Each level has challenges to complete to earn bonuses, and there are secrets to find, which each reveal a new bit of lore. But apart from a couple of setpiece encounters (such as an exciting race straight down a mineshaft with a massive drill in pursuit), the levels feel pretty similar throughout, and I can’t imagine going back to any one in particular. The ones that stand out in my mind are the ones where I got the most frustrated -- in several cases, the way through involved switching tracks while driving vertically with my wheel-blade, and the solution felt more like accidentally triggering a game exploit than working out what I was supposed to do.

Most of the game’s 28 levels can be dashed through in less than four or five minutes, but certain sequences brought me to a screeching halt.
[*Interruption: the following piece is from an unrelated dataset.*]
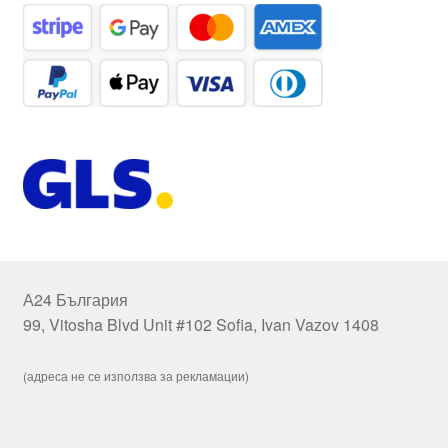
А24 България
99, Vitosha Blvd Unit #102 Sofia, Ivan Vazov 1408
(адреса не се използва за рекламации)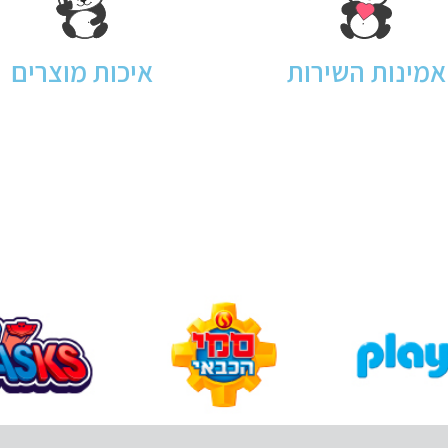
אמינות השירות
איכות מוצרים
I got stuck for more than an hour on one rooftop section, thanks to a maddening sequence of jumps and the fact that I was on a motorcycle that made everything feel like it was covered in ice. Unlike Trials, Steel Rats feels unpleasantly floaty, and when I finally made it across the series of gaps it felt as though it had been a case of good luck rather than any mastery I’d developed. Sometimes after a fall I’d spawn back into the level with momentum, and I’d watch my rider tumble a second time without having any chance to take control. The dirt bikes in developer Tate Multimedia’s Urban Trial: Freestyle, a kind of Trials clone from 2013, have a much finer control than the big choppers of Steel Rats.

It’s by no means a terrible game, but it whiffs on too many elements for the admittedly cool aesthetics to carry the day. There were moments of pure fun, like escaping from the docks as a robot-controlled ship ripped up everything behind me with a massive anchor chain. But there were just as many infuriating, controller-tossing moments that managed to destroy any goodwill the fun times had built up. The lesson, I suppose, is that if you’re going to make a game about motorcycles then just let me drive, man.